The New York City Ballet celebrates the 100 year anniversary of choreographer Jerome Robbins’ birth with a special program of his works. Most famous for the jazzy choreography in the film West Side Story, Robbins was an illustrious contributor to the ballet world who focused on removing artifice and celebrating modernity and humor. Attending one of the Robbins programs, the dimanche girl would find pleasure in the dancers’ uninhibited movements, musicality, and irresistable quirkiness.

The program provides an overview of Robbins’ work, with most performances presenting up to 5 pieces spanning several decades of the choreographer’s work. This overview approach allows audiences to appreciate Robbins’ experimentation. From the simplified abstraction of Glass Pieces to the broadway inspired Fancy Free to the classicism of the Chopin-scored Other Dances, Robbins was a master of many styles.

In a month celebrating quirk, we have to look to The Concert for inspiration and laughter. With dancers trying on many hats (literally!), turning into butterflies, and joyfully embracing the piano, Robbins disrupts and pokes fun at classical ballet in this a comedic piece.

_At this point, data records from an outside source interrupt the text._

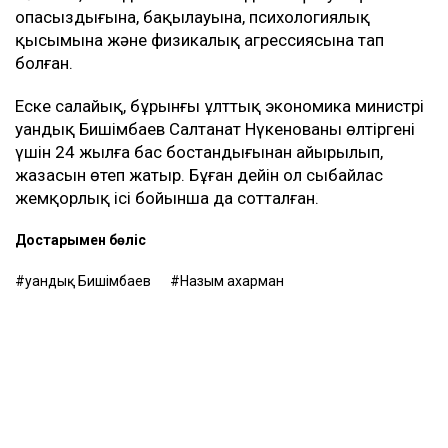
опасыздығына, бақылауына, психологиялық
қысымына және физикалық агрессиясына тап
болған.
Еске салайық, бұрынғы ұлттық экономика министрі
Қуандық Бишімбаев Салтанат Нүкенованы өлтіргені
үшін 24 жылға бас бостандығынан айырылып,
жазасын өтеп жатыр. Бұған дейін ол сыбайлас
жемқорлық ісі бойынша да сотталған.
Достарыңмен бөліс
Қуандық Бишімбаев
Назым Қахарман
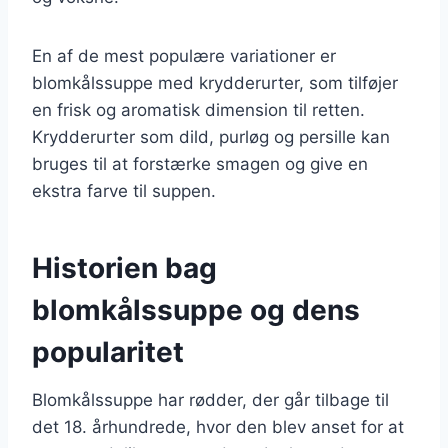
En af de mest populære variationer er
blomkålssuppe med krydderurter, som tilføjer
en frisk og aromatisk dimension til retten.
Krydderurter som dild, purløg og persille kan
bruges til at forstærke smagen og give en
ekstra farve til suppen.
Historien bag
blomkålssuppe og dens
popularitet
Blomkålssuppe har rødder, der går tilbage til
det 18. århundrede, hvor den blev anset for at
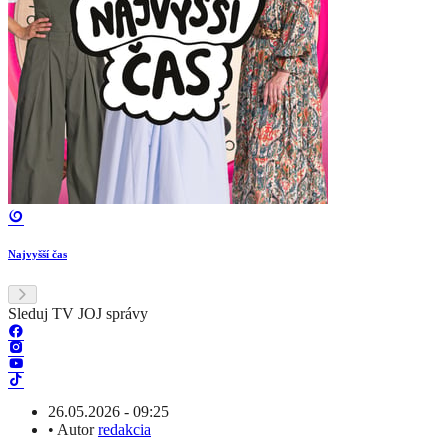
Najvyšší čas
Sleduj TV JOJ správy
26.05.2026 - 09:25
•
Autor
redakcia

In a section titled the Mistake Waltz, dancers perform a simple routine but continually make glaring errors that highlight the inherent humor in the intricate structure of a dance. This piece shows both a complete understanding of the tropes that make up classical ballet, and the ways they can be used to create humor. In short, The Concert shows Robbins’ genius in balletic comedy.

The program also includes more mature, but still original, classical pieces. Antique Epigraphs has dancers portraying regal Greek statues, the high energy Interplay shows young dancers athletically showing off difficult steps, and the reflective In the Night depicts three couples of distinct personalities dancing to Chopin waltzes.

And of course, you can see Robbins in his broadway element with performances of the West Side Story Suite and Fancy Free. These ballets, both originally created for film, incorporate jazzy movements that were the height of modernity in the 1950s and 60s. In a ballet world consisting of mostly classical story ballets, these fun and high energy pieces are a breath of fresh air on the New York City Ballet’s stage.

Tip from dimanche: The New York City Ballet has a program called 30 for 30, in which anyone under 30 years old can buy up to two $30 tickets on the same day of the performance. These highly discounted tickets can be anywhere in the theater, and you may find yourself sitting in the orchestra for only $30! Make sure to buy your tickets early in the day, they may sell out right before the show.